Equity in Action: Norwood’s Community Crisis Intervention Team

Norwood’s Community Crisis Intervention Team (CCIT) is dedicated to promoting communication and enhancing the response of public and private agencies to individuals with a mental health disorder, SUD, and/or developmental disability, or who are experiencing trauma. The team comprises representatives from across the community, including the town’s police, fire, and public health departments; housing authority; mental health and elder services agencies; Norwood Public Schools; and local hospitals.

The CCIT meets monthly to discuss individual cases and collaborate on a response plan, paying particular attention to those in the community who may need extra assistance due to health and racial inequities. In addition to providing access to treatment and recovery services, it also addresses critical social determinants of health, including access to  transportation, food, and housing.

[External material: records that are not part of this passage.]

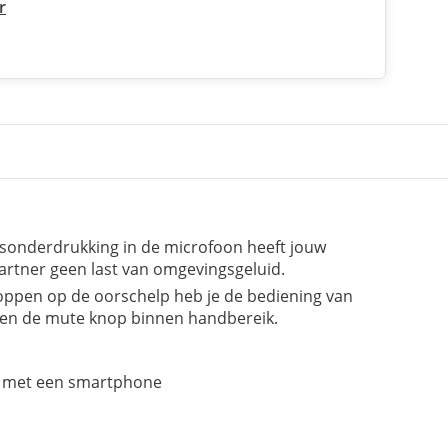
r
isonderdrukking in de microfoon heeft jouw
rtner geen last van omgevingsgeluid.
oppen op de oorschelp heb je de bediening van
 en de mute knop binnen handbereik.
t met een smartphone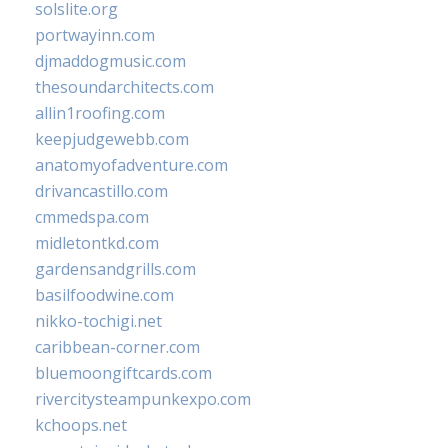
solslite.org
portwayinn.com
djmaddogmusic.com
thesoundarchitects.com
allin1roofing.com
keepjudgewebb.com
anatomyofadventure.com
drivancastillo.com
cmmedspa.com
midletontkd.com
gardensandgrills.com
basilfoodwine.com
nikko-tochigi.net
caribbean-corner.com
bluemoongiftcards.com
rivercitysteampunkexpo.com
kchoops.net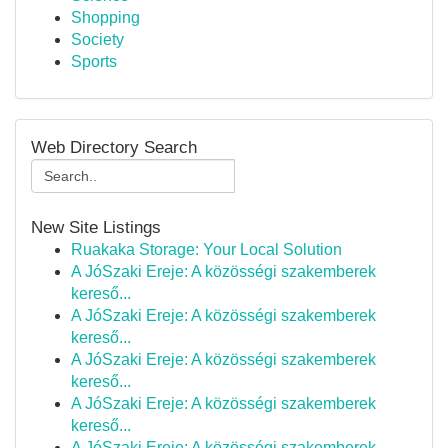
Shopping
Society
Sports
Web Directory Search
New Site Listings
Ruakaka Storage: Your Local Solution
A JóSzaki Ereje: A közösségi szakemberek
kereső...
A JóSzaki Ereje: A közösségi szakemberek
kereső...
A JóSzaki Ereje: A közösségi szakemberek
kereső...
A JóSzaki Ereje: A közösségi szakemberek
kereső...
A JóSzaki Ereje: A közösségi szakemberek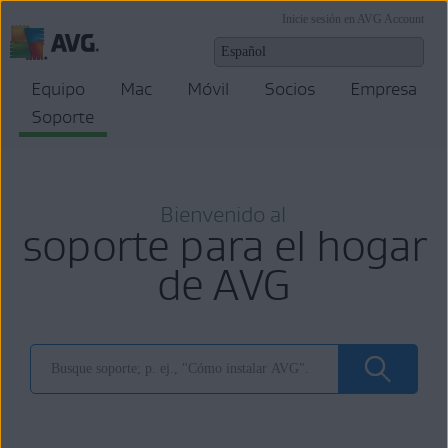
Inicie sesión en AVG Account
Equipo
Mac
Móvil
Socios
Empresa
Soporte
Bienvenido al
soporte para el hogar
de AVG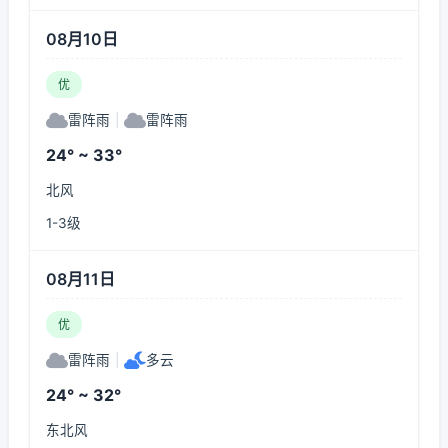
08月10日
优
雷阵雨
|
雷阵雨
24° ~ 33°
北风
1-3级
08月11日
优
雷阵雨
|
多云
24° ~ 32°
东北风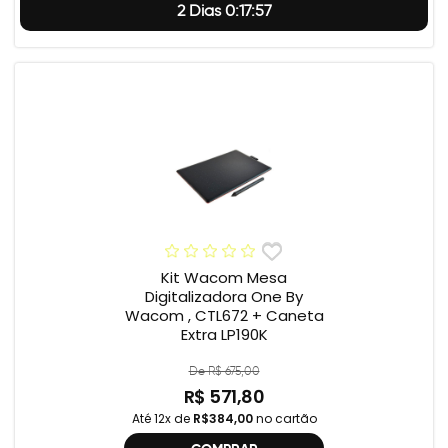
2 Dias 0:17:56
Kit Wacom Mesa
Digitalizadora One By
Wacom , CTL672 + Caneta
Extra LP190K
De R$ 675,00
R$ 571,80
Até 12x de
R$384,00
no cartão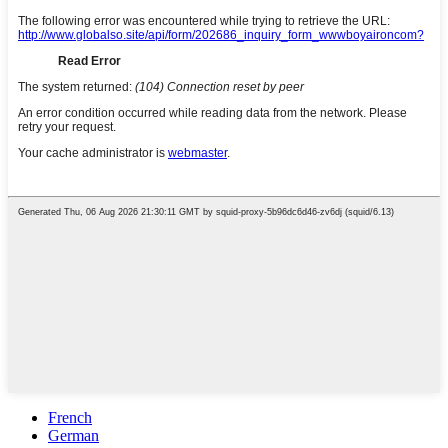
French
German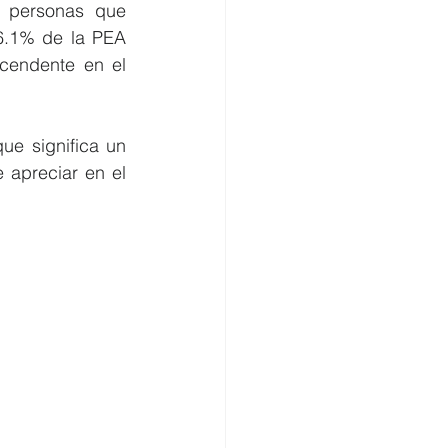
 personas que 
6.1% de la PEA 
endente en el 
e significa un 
apreciar en el 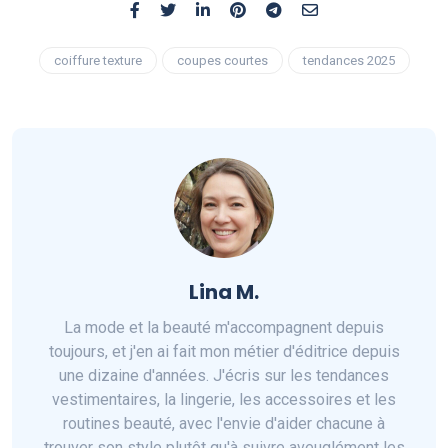
coiffure texture
coupes courtes
tendances 2025
Lina M.
La mode et la beauté m'accompagnent depuis
toujours, et j'en ai fait mon métier d'éditrice depuis
une dizaine d'années. J'écris sur les tendances
vestimentaires, la lingerie, les accessoires et les
routines beauté, avec l'envie d'aider chacune à
trouver son style plutôt qu'à suivre aveuglément les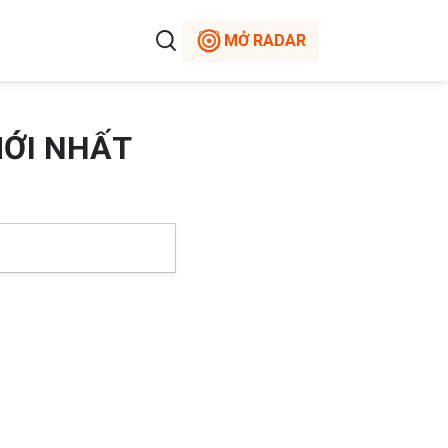
MỞ RADAR
MỚI NHẤT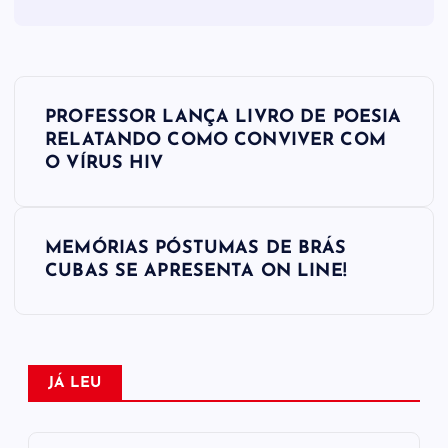
N
PROFESSOR LANÇA LIVRO DE POESIA
a
RELATANDO COMO CONVIVER COM
O VÍRUS HIV
v
e
MEMÓRIAS PÓSTUMAS DE BRÁS
CUBAS SE APRESENTA ON LINE!
g
a
ç
JÁ LEU
ã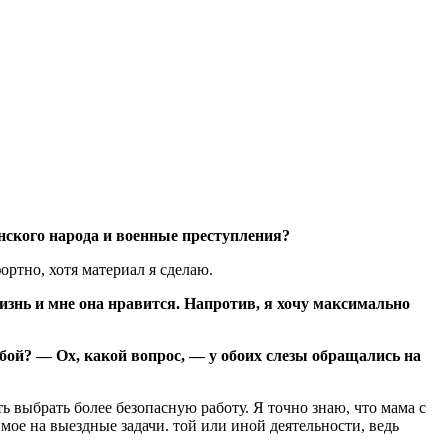
нского народа и военные преступления?
ортно, хотя материал я сделаю.
жизнь и мне она нравится. Напротив, я хочу максимально
обой? — Ох, какой вопрос, — у обоих слезы обращались на
ь выбрать более безопасную работу. Я точно знаю, что мама с
мое на выездные задачи. той или иной деятельности, ведь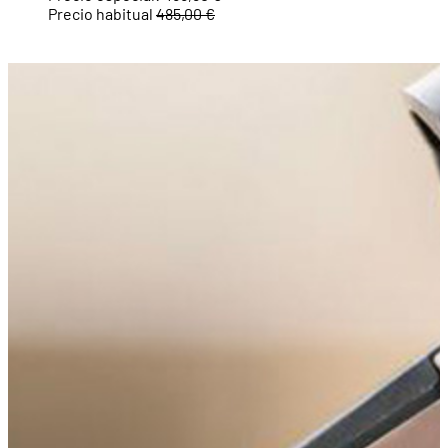
Precio habitual
485,00 €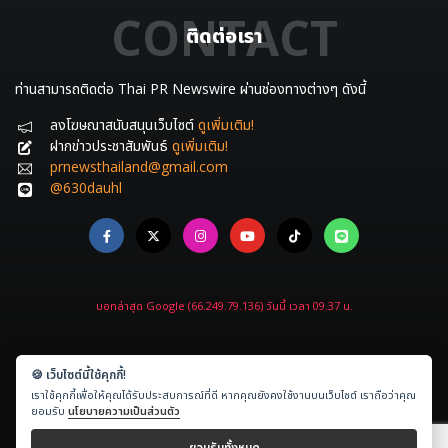
CONTACT
ติดต่อเรา
ท่านสามารถติดต่อ Thai PR Newswire ผ่านช่องทางต่างๆ ดังนี้
ลงโฆษณาสนับสนุนเว็บไซต์
ดูเพิ่มเติม!
ฝากข่าวประชาสัมพันธ์
ดูเพิ่มเติม!
prnewsthailand@gmail.com
@630dauhl
บอทล่าสุด Google (66.249.79.136) วันนี้ เวลา 09.37 น.
🍪 เว็บไซต์นี้ใช้คุกกี้!
เราใช้คุกกี้เพื่อให้คุณได้รับประสบการณ์ที่ดี หากคุณยังคงใช้งานบนเว็บไซต์ เราถือว่าคุณ
Copyright © 2021-2026
ข่าวประชาสัมพันธ์.com
All rights reserved.
ยอมรับ
นโยบายความเป็นส่วนตัว
Powered by
Amethyst Digital
ยอมรับทั้งหมด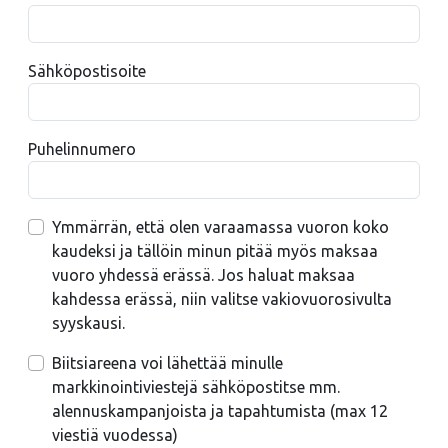
Sähköpostisoite
Puhelinnumero
Ymmärrän, että olen varaamassa vuoron koko
kaudeksi ja tällöin minun pitää myös maksaa
vuoro yhdessä erässä. Jos haluat maksaa
kahdessa erässä, niin valitse vakiovuorosivulta
syyskausi.
Biitsiareena voi lähettää minulle
markkinointiviestejä sähköpostitse mm.
alennuskampanjoista ja tapahtumista (max 12
viestiä vuodessa)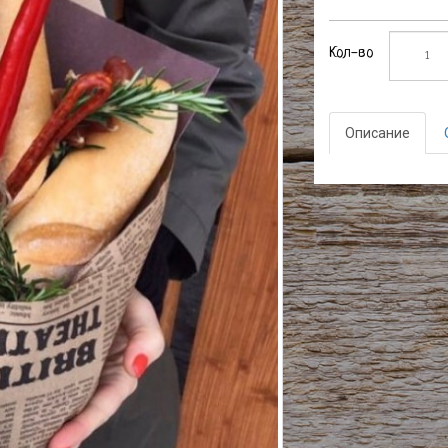
Кол-во
Описание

For example, a member of the Norwood Police Department recently alerted the team to an individual with SUD who had had multiple encounters with law enforcement. The CCIT mobilized the resources to find the individual (who was uninsured) a bed in a local treatment facility. When he was later released, they also helped to find him housing and employment.

“CCIT reflects the strong capacity and investment Norwood has in providing equitable services to members of the community who may need extra assistance,” says Aubrey Ciol, the program director for Norwood’s Drug-free Communities program, embedded in the city’s health department. “The team is engrained in the community. We all work together to provide the supports people need to live healthy and productive lives.”